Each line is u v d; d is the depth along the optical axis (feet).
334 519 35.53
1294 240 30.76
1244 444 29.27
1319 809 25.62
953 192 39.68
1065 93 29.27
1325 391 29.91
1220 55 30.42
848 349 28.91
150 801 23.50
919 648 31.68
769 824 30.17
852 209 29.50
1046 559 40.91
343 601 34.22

☆ ☆ ☆ ☆

▸ **REQUIRED ACTION**
Nothing but the lines from the one containing "848 349 28.91" through the end of the material should appear; please return them exactly.

▸ **EXERCISE RESPONSE**
848 349 28.91
150 801 23.50
919 648 31.68
769 824 30.17
852 209 29.50
1046 559 40.91
343 601 34.22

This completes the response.